By the time of his early death, in 1902, the teak forests were cleared to the extent that they wouldn’t regenerate on their own, and the sandy soil wasn’t fit for agriculture, or husbandry, due to the Tsetse fly. On top, not only were the elephants starkly decimated, but all wildlife had been hunted to near extinction. The British considered hunting a noble sport, and killed predators as vermin, and kudus and giraffes and impalas as trophies. To reserve the remaining game for themselves, and for lack of better use of the sandy and dry soil, they turned the area into a private Game Reserve.

Cave painting in Mapotos NP

The Tjwao bushmen had foraged and hunted in these dry and sandy lands since the beginning of humankind, as archaeological evidence from the Old Stone Age suggests. Their life style, as that of other San (Bushmen) groups all over Southern Africa, was in complete harmony with nature. Their diet consisted primarily of foraged berries and roots, their game hunts were ritualized hunts that lasted for days on end – or longer. Their settlements were temporary, which enabled them to follow migrating game, as well as the rains. This flexibility was a valuable asset in a region so close to the Kalahari desert, a land prone to droughts and climate uncertainty. In their nomadism, they left no traces, no evidence of their presence. aside from carvings and cave paintings. They were invisible, blending into their surrounding.

WHAT YOU NEED TO DO:
a - In the passage on the area's history, rewrite the paragraph beginning "The Tjwao bushmen had foraged" as a short bulleted list that keeps its main facts.
b - Write the next part of the passage on the area's history, picking up right after its final sentence.

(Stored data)
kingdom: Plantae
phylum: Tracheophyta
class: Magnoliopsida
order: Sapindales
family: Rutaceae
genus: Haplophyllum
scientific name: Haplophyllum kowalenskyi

--

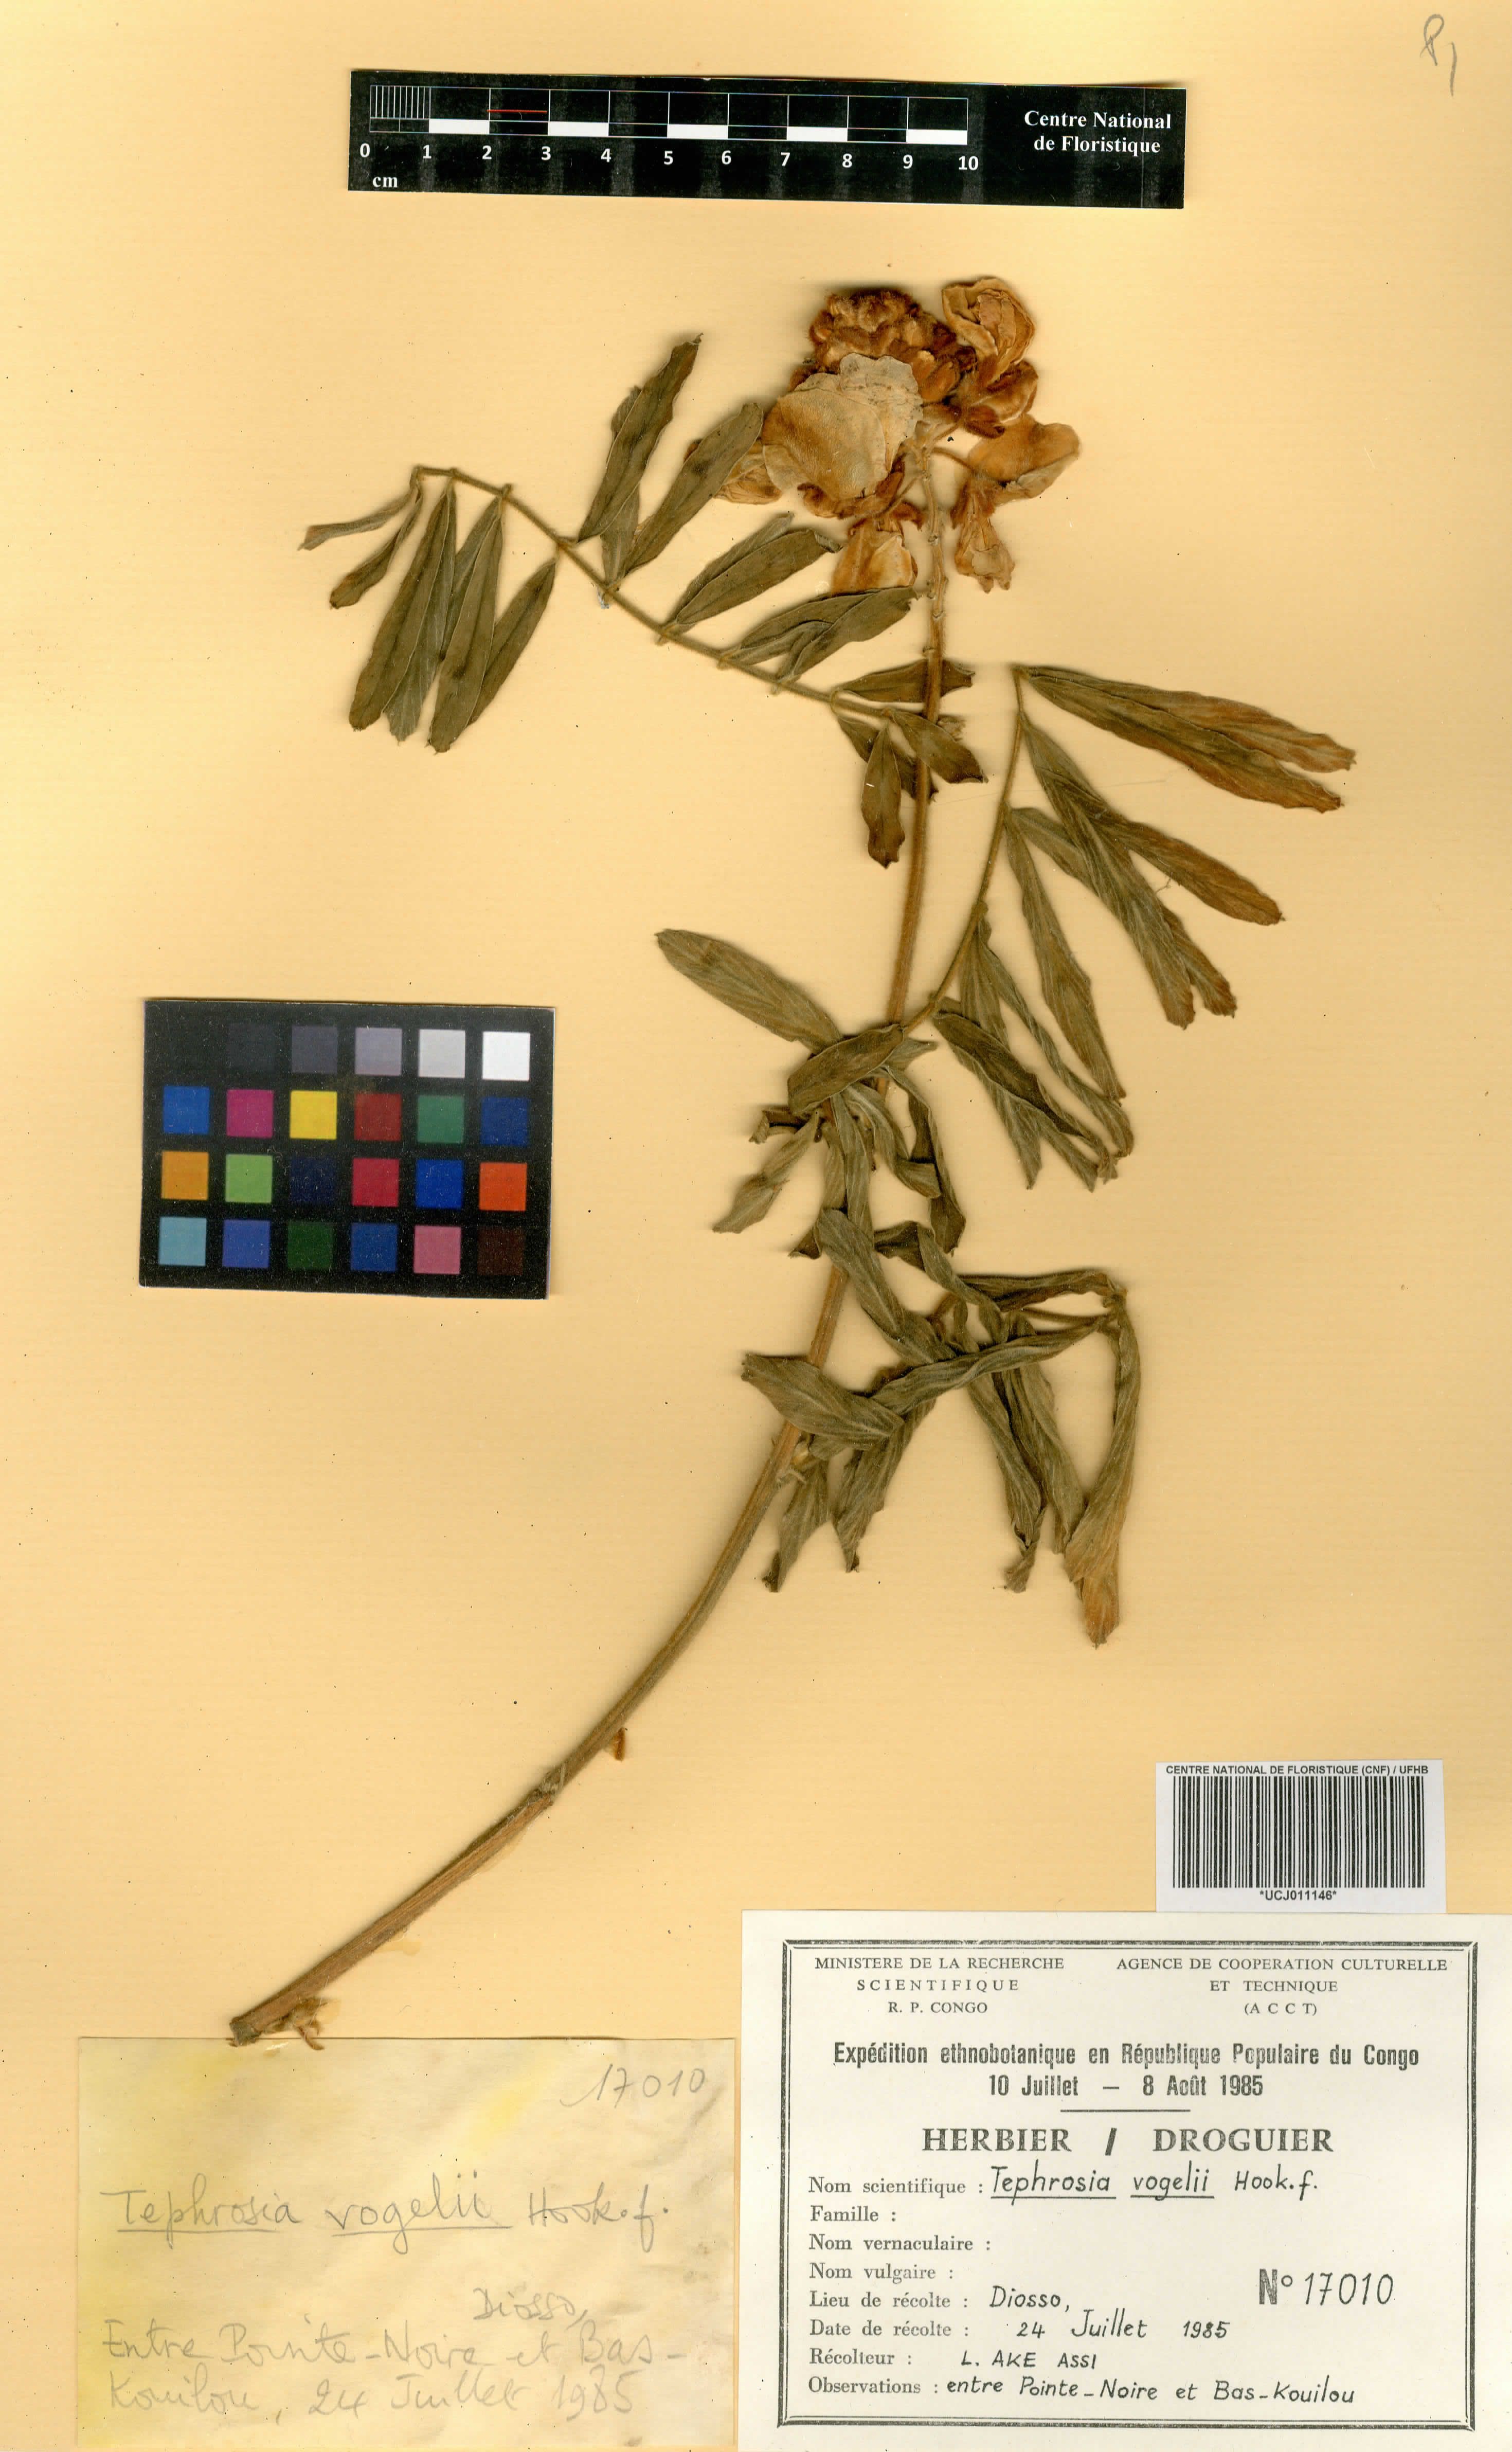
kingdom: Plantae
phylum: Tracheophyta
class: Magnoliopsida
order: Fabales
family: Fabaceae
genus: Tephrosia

--

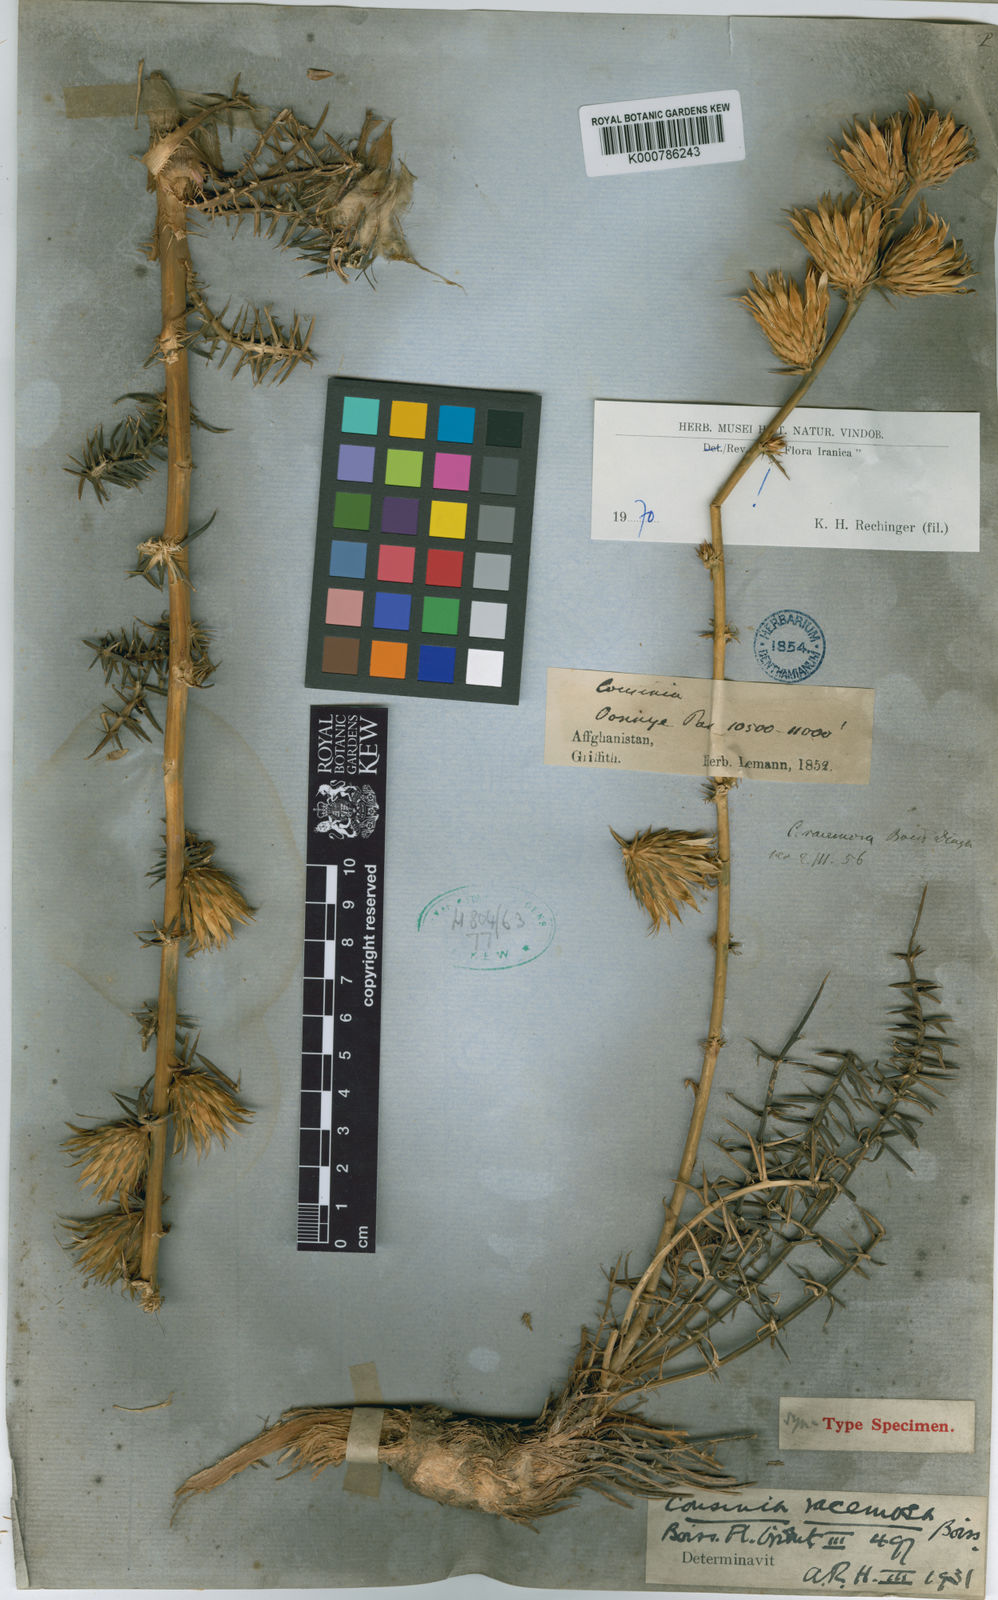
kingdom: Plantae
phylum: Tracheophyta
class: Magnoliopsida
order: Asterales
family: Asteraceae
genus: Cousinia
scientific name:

ANSWERS TO EACH TASK:
a -
- The Tjwao bushmen foraged and hunted in these dry, sandy lands from the beginning of humankind, as Old Stone Age evidence suggests.
- Like other San (Bushmen) groups across Southern Africa, they lived in complete harmony with nature.
- They ate mainly foraged berries and roots, and their game hunts were ritualized and lasted for days or longer.
- Their settlements were temporary, so they could follow migrating game and the rains.
- This flexibility was valuable near the Kalahari desert, a land prone to droughts and an uncertain climate.
- Apart from carvings and cave paintings, they left no traces of their presence and blended into their surroundings.

b -
Most fascinating about the Tjwao and other bushmen cultures though, was their understanding of the relationship between the natural world and themselves. They lived in the truest sense of the word inseparable from nature. All the landscape around them was considered alive, every boulder, every animal once was a human creature, or was inhabited by the spirits of the dead, or those yet to be born. Should the need arise, the Tjwao were also able to turn themselves into animals, into a kudu if they hunted one, or into an ostrich, or a lion.


“My aunt turned herself into a lioness. She sought for us, as she wanted to see whether we were still comfortable where we lived. She, when she had smelt our houses’ scent, she passed in front of us, she roared like a lioness because she wished that we should hear her, that it was she who had come seeking for us.” (from “Stories that float from afar” Ancestral Folklore of the San of Southern Africa)

The Tjwao lived outside the confinements of time and their own physical bodies, but immersed into their land, their identities inseparable from the natural world around them.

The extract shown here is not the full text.